# WRITTEN TASKS:
(a) Copy from the ANCOVA tutorial the passage from "There is an" to "the standard ANOVA.".
(b) In the ANCOVA tutorial, what color is assigned to each diet group's regression line?
(c) According to the ANCOVA tutorial, what does the homogeneity of regression assumption state?

# SELECTION:
'''

Below we perform a standard ANCOVA.

glm weight by diet with height /emmeans = tables(diet) /contrast(diet) = special(1 1 -2) /constrast(diet) = special(1 -1 0) /print = parameter.

The results are consistent with those of the ANOVA.
There is an overall effect of **diet**. Also, the control group is
significantly different from the two diets, and diet 1 is different
from diet 2. The significance level for the comparison of diet 1 versus diet 2 is smaller than the standard ANOVA.
** **

Because we used the **print = parameter**
subcommand, we are shown the regression
coefficients and see the coefficient (slope) between height
and weight is 1.765. Figure 1 below shows the scatterplot between
height and weight and the line of best fit with slope 1.765.

GGRAPH /GRAPHDATASET NAME="iGraphDataset" VARIABLES= weight height /GRAPHSPEC SOURCE=INLINE INLINETEMPLATE=["<addFitLine type='linear' target='pair'/> "]. BEGIN GPL SOURCE: s=userSource( id( "iGraphDataset" ) ) DATA: weight=col( source(s), name( "weight" ) ) DATA: height=col( source(s), name( "height" ) ) GUIDE: axis( dim( 1 ), label( "height" ) ) GUIDE: axis( dim( 2 ), label( "weight" ) ) ELEMENT: point( position( ( height * weight ) ) ) END GPL.

Figure 1. Scatterplot of weight by height with overall regression line

**3. Estimate slopes for
each diet group **

One assumption of ANCOVA is that the slope between **height** and **weight**
is the same for the three diet groups. This is called the homogeneity of
regression assumption. Below we show a scatterplot like the one above; however, this one shows the
three diet groups in different colors and
shows a separate regression line for each diet group (diet 1=red, diet 2=green,
diet 3=blue). As you can see
the red regression line looks like it has a very different slope
from the other two regression lines.

After running the code below, you will need to double-click on the graph and select "chart" from the menu at the top. Selecting "options" will open up a dialog box. On the right under "fit line" put a check in the "subgroups" box. This will insert the regression lines for each group. You need to use the "by" option (or "set markers by" in the point-and-click interface) in order to be able to add the regression lines for the subgroups. If you do not, when you double-click on the graph to open the chart editor, the "subgroups" option under "Fit Line" will not be available.

GRAPH /SCATTERPLOT(BIVAR)=height WITH weight BY diet.Figure 2. Scatterplot of weight by height with separate regression lines for each group (diet 1=red, diet 2=green, diet 3=blue)

Below we perform an analysis that shows the slopes of each of the
lines. Even if we found the slope between **height** and **weight** to be 0 in the
prior analysis, this is still a useful analysis to perform. It is
possible that the overall slope for the entire sample was 0, but the
slopes for some groups were positive and the others were negative and
they cancelled each other out. This analysis would help you see if
such a pattern was occurring.

sort cases by diet. temporary. split file by diet. glm weight by diet with height /print = parameter.

'''

# ENTRIES SUPPLIED:
'''

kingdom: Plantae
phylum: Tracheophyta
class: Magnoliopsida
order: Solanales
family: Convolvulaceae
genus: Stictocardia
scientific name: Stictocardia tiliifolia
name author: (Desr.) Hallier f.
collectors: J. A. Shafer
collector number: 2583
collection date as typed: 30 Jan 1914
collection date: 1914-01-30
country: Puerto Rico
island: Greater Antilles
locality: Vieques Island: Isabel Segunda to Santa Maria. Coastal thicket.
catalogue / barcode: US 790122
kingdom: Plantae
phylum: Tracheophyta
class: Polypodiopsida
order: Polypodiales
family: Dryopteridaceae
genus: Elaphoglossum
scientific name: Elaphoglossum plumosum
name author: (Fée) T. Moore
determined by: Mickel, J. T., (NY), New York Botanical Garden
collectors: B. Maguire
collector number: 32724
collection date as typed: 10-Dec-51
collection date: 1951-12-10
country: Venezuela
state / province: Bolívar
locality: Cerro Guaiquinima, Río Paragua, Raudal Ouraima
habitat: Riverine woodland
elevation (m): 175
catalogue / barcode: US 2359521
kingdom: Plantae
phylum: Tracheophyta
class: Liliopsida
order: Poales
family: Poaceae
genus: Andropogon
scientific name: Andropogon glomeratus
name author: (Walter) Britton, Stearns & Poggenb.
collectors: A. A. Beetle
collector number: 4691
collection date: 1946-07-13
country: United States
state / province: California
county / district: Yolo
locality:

'''

# SOLUTIONS BY TASK:
(a)
There is an overall effect of **diet**. Also, the control group is
significantly different from the two diets, and diet 1 is different
from diet 2. The significance level for the comparison of diet 1 versus diet 2 is smaller than the standard ANOVA.

(b)
Diet 1: red
Diet 2: green
Diet 3: blue

(c) It states that the slope between height and weight is the same for the three diet groups.